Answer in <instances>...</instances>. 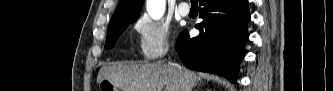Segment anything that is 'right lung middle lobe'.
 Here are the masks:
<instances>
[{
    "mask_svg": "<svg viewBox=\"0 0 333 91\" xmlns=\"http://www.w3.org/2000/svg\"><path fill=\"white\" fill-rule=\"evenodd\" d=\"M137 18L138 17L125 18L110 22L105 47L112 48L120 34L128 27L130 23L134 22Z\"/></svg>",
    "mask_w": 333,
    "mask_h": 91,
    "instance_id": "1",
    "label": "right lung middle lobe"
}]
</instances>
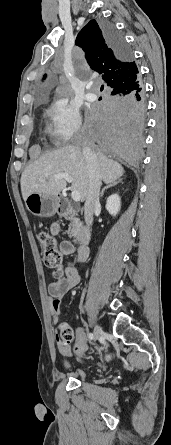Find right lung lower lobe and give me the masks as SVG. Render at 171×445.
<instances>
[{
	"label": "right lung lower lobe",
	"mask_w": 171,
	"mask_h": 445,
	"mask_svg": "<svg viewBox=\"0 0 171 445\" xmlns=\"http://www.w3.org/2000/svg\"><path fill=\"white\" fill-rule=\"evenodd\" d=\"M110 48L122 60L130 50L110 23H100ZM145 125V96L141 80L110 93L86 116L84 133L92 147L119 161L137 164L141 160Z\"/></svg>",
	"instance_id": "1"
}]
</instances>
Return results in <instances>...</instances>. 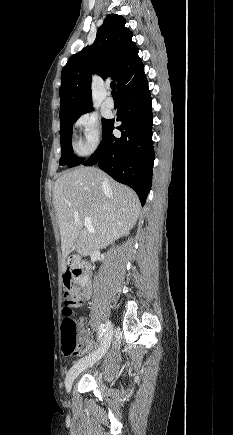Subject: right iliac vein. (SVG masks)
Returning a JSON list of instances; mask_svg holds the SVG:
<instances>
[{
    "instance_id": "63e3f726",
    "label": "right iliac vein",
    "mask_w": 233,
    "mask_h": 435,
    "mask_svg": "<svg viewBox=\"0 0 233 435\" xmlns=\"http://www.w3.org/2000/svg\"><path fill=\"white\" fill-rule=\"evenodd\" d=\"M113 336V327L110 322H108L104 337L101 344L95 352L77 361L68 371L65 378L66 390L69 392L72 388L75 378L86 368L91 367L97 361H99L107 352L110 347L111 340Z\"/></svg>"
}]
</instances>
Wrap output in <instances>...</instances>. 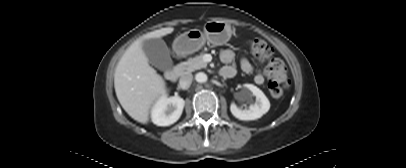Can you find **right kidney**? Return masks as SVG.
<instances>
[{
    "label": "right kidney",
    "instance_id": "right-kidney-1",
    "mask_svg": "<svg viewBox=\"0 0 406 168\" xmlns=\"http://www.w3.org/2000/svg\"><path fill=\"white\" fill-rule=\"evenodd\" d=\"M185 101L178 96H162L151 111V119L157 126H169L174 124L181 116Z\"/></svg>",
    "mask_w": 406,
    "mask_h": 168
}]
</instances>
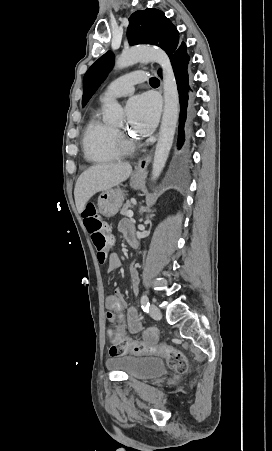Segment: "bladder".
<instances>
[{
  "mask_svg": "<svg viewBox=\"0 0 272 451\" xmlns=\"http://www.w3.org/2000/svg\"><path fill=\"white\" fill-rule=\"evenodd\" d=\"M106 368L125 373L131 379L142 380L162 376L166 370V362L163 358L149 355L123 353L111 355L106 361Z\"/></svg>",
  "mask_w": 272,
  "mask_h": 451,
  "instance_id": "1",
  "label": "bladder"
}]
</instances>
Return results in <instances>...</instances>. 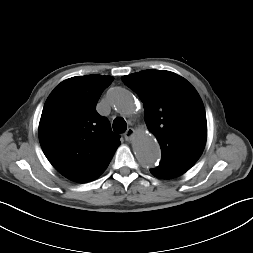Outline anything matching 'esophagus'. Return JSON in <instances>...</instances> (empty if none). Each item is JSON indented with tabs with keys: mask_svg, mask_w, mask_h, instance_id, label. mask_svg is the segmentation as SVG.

=-=-=

**Task brief**
Could you present the material above as a Markdown table with the columns Row and Material line, covering only the lines from the one containing "Find right lung" up to and including the one containing "48L122 60L130 50L110"? Leave out blank lines and the pictures.

**Result of this task**
| Row | Material line |
|---|---|
| 1 | Find right lung lower lobe and give me the masks as SVG. Render at 171×445. |
| 2 | <instances> |
| 3 | [{ |
| 4 | 	"label": "right lung lower lobe", |
| 5 | 	"mask_w": 171, |
| 6 | 	"mask_h": 445, |
| 7 | 	"mask_svg": "<svg viewBox=\"0 0 171 445\" xmlns=\"http://www.w3.org/2000/svg\"><path fill=\"white\" fill-rule=\"evenodd\" d=\"M110 48L122 60L130 50L110 23H100ZM145 125V96L141 80L110 93L86 116L84 133L92 147L119 161L137 164L141 160Z\"/></svg>", |